When I first saw the trailer for Lucy, I felt like every astrophysicist must feel when yet another space-based movie enters theatres: miffed and very, very nervous. In a neuro-doped world ridden with misinformation, I wasn’t ready for more poorly-researched brainporn. I am glad I held my breath though, because as it turns out, this movie is completely self-aware, and as a result, pretty fantastic.
First things first – it’s not a high-action thriller, as the trailer might suggest. Lucywas written, directed, and filmed by French filmmaker Luc Busson, who has had quite a prolific and varied career. But this movie is more The Fifth Element than Taken; and I highly recommend watching the former before you watch this film. Once you appreciate his style (if you’re not familiar, think a slightly more odd Tarantino), you can recognize the weird, brilliant things he accomplishes in this movie. Each scene has a gem in it: a rich bad guy performs surgery, gets blood all over his face and hands but not on his crisp silver suit; Lucy calls her mother in the middle of getting stomach surgery and explains that she misses breastfeeding; finally, Lucy meets “Lucy,” i.e.australopithecus afarensis, in a completely ridiculous remake of The Creation of Adam. And then there’s the completely absurd science, packed with largely fabricated statistics about brain power, the space-time continuum, and quantum physics.

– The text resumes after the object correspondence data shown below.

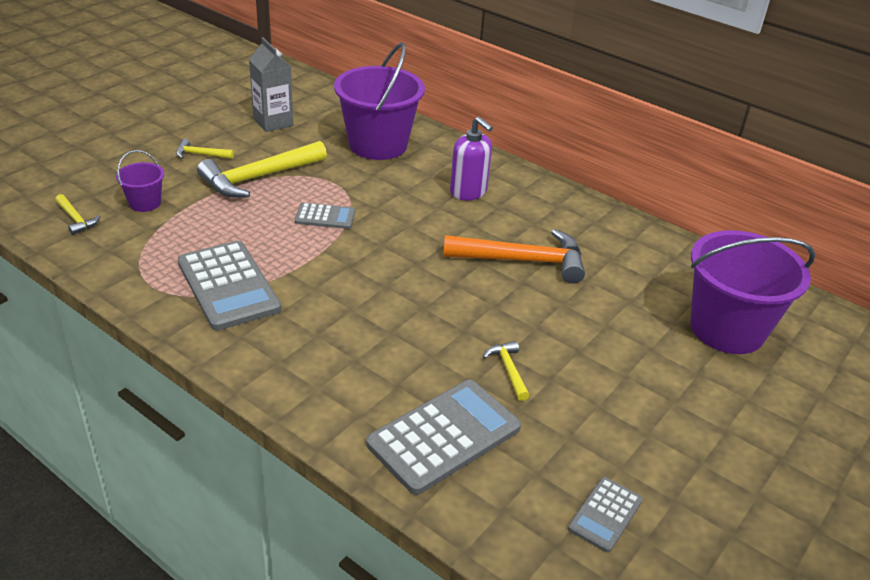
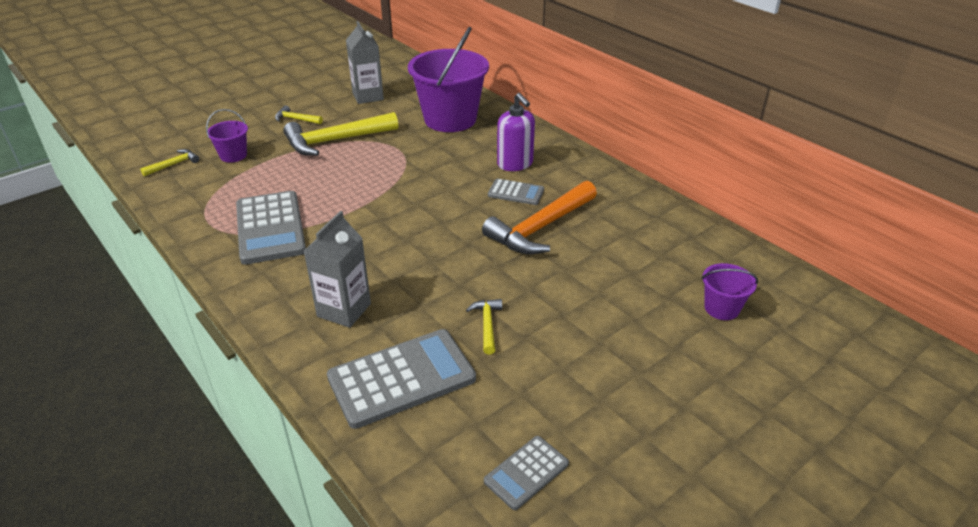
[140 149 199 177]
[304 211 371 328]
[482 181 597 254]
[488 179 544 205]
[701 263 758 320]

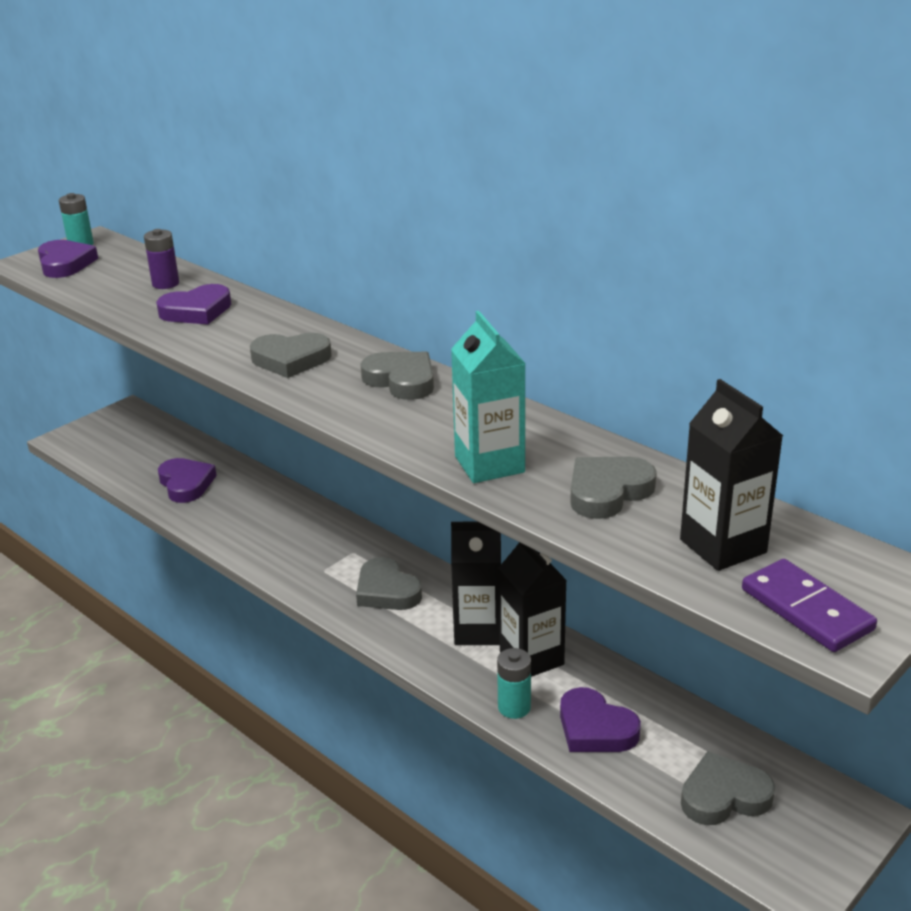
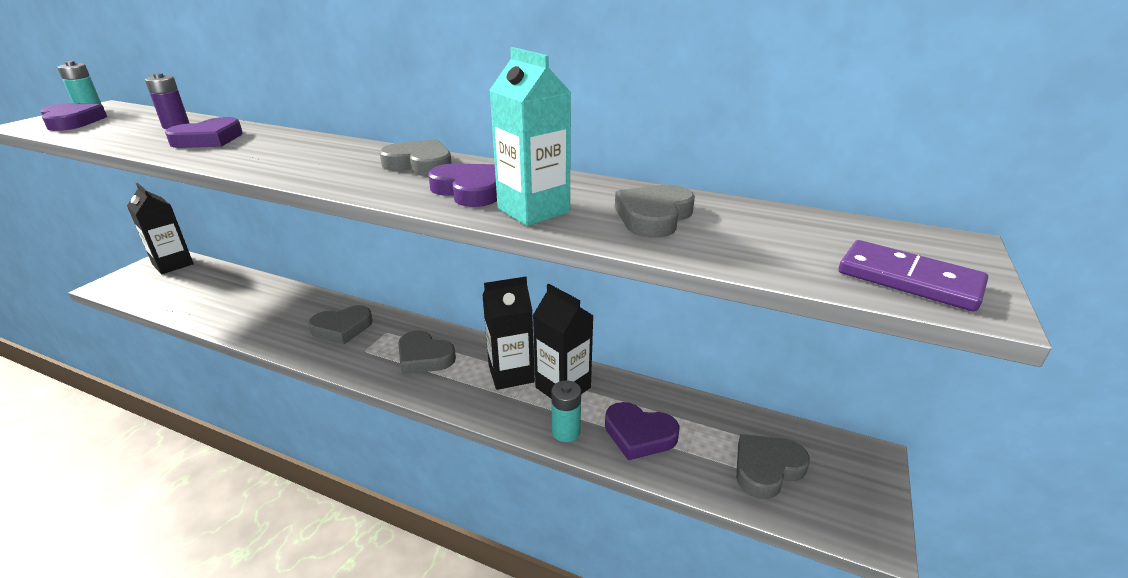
[127 183 193 274]
[308 305 373 344]
[428 164 497 207]

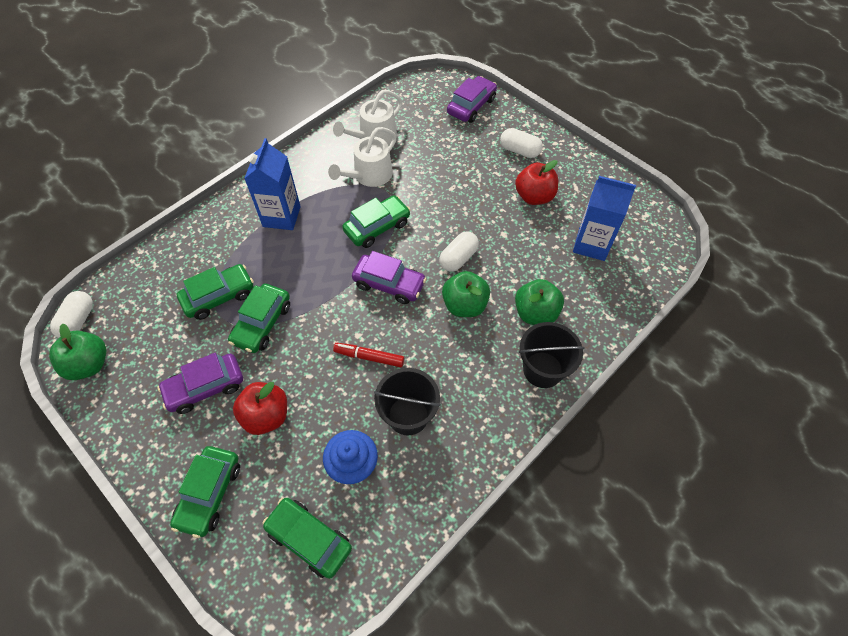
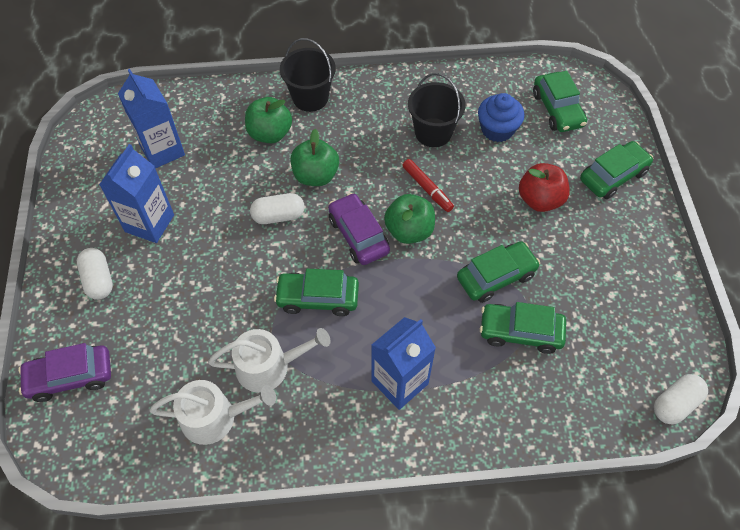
[99 144 174 243]
[384 194 435 244]
[157 353 243 414] (first image)

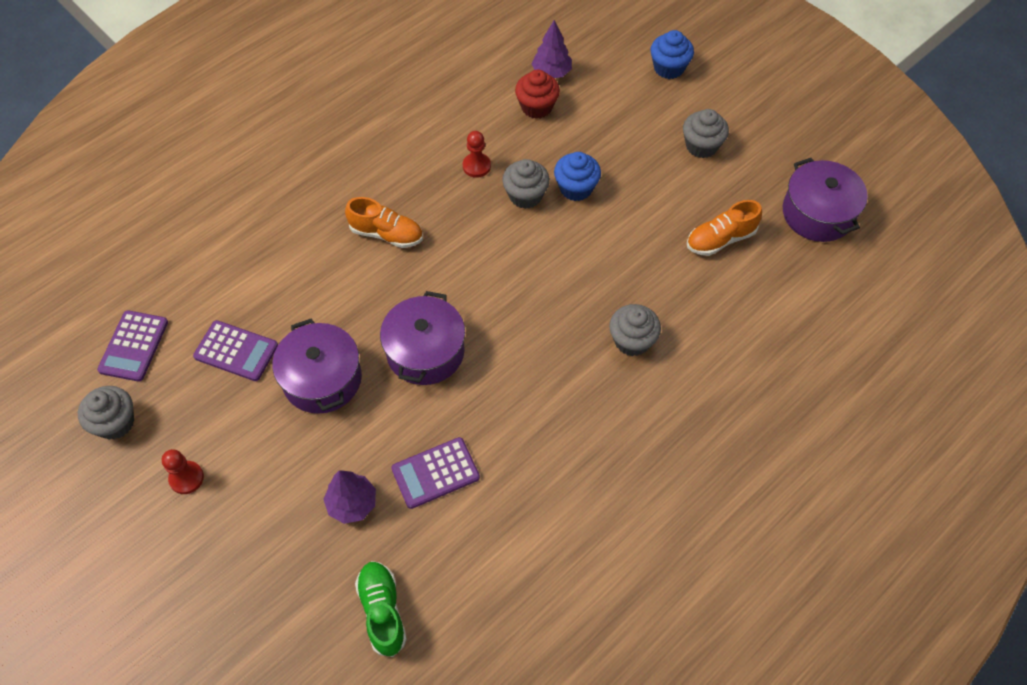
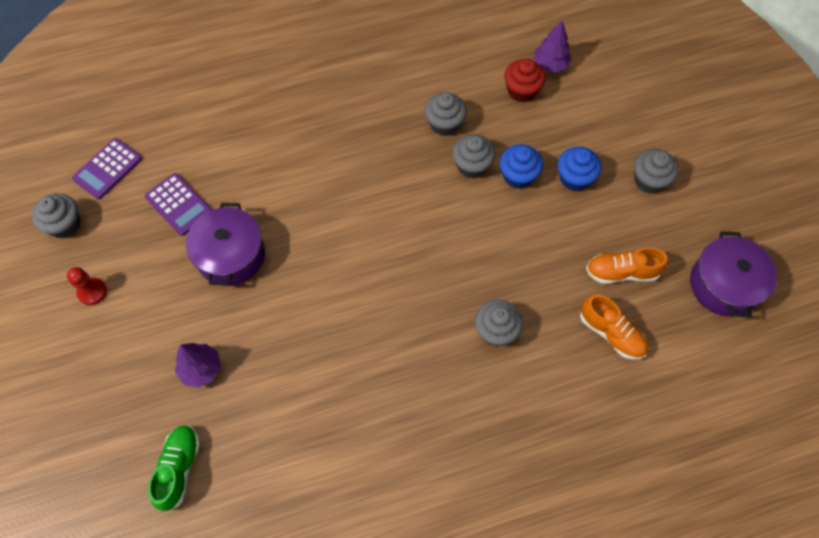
[425 92 467 136]
[558 147 601 191]
[580 295 648 360]
[380 291 465 385] (first image)
[391 437 480 509] (first image)

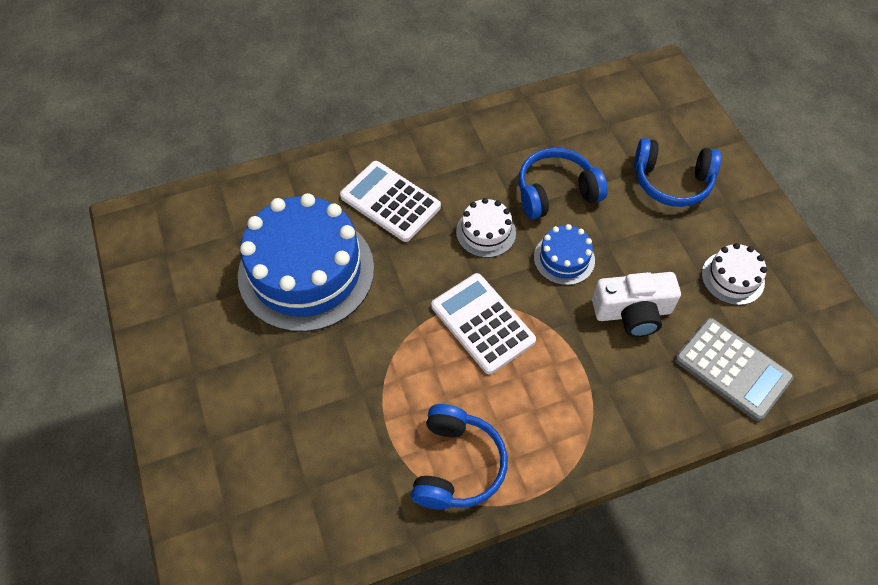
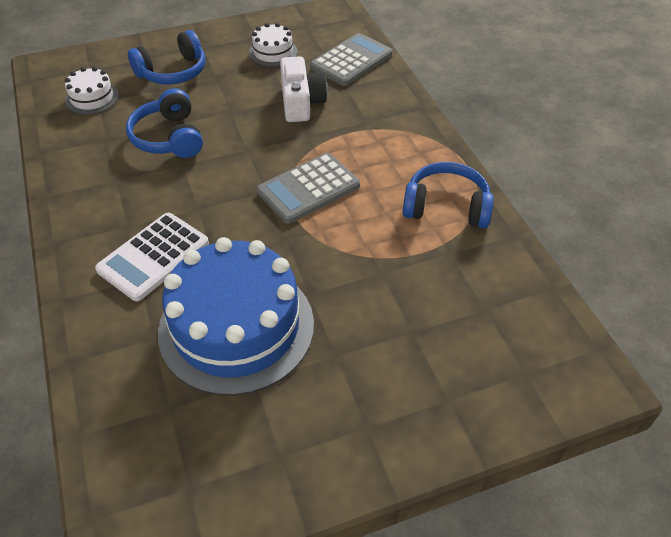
[65 67 119 115]
[128 30 206 85]
[257 153 360 224]
[534 224 595 285] (first image)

Besides the quick cuts to Discovery Channel montages and quirky, but not openly comical scenes that slowly, slowly make you realize you should be laughing, I think this movie might have actually done something positive for the public understanding of neuroscience. Yes, I know every informed person out there is rolling their eyes and going, “ugh, the 10% myth was so 1960’s” – but that’s the point, aren’t we beyond it? Aren’t we so far beyond believing this myth that we can listen to Morgan Freeman tell us that earlier species only used 5-8% of their cerebral capacity, and that dolphins use more of their brains than humans, and knowingly smile? I sat through Morgan Freeman’s lecture – given to a room full of enthusiastically-nodding scientists, and laughed. Because we should laugh at what a ridiculous idea it is.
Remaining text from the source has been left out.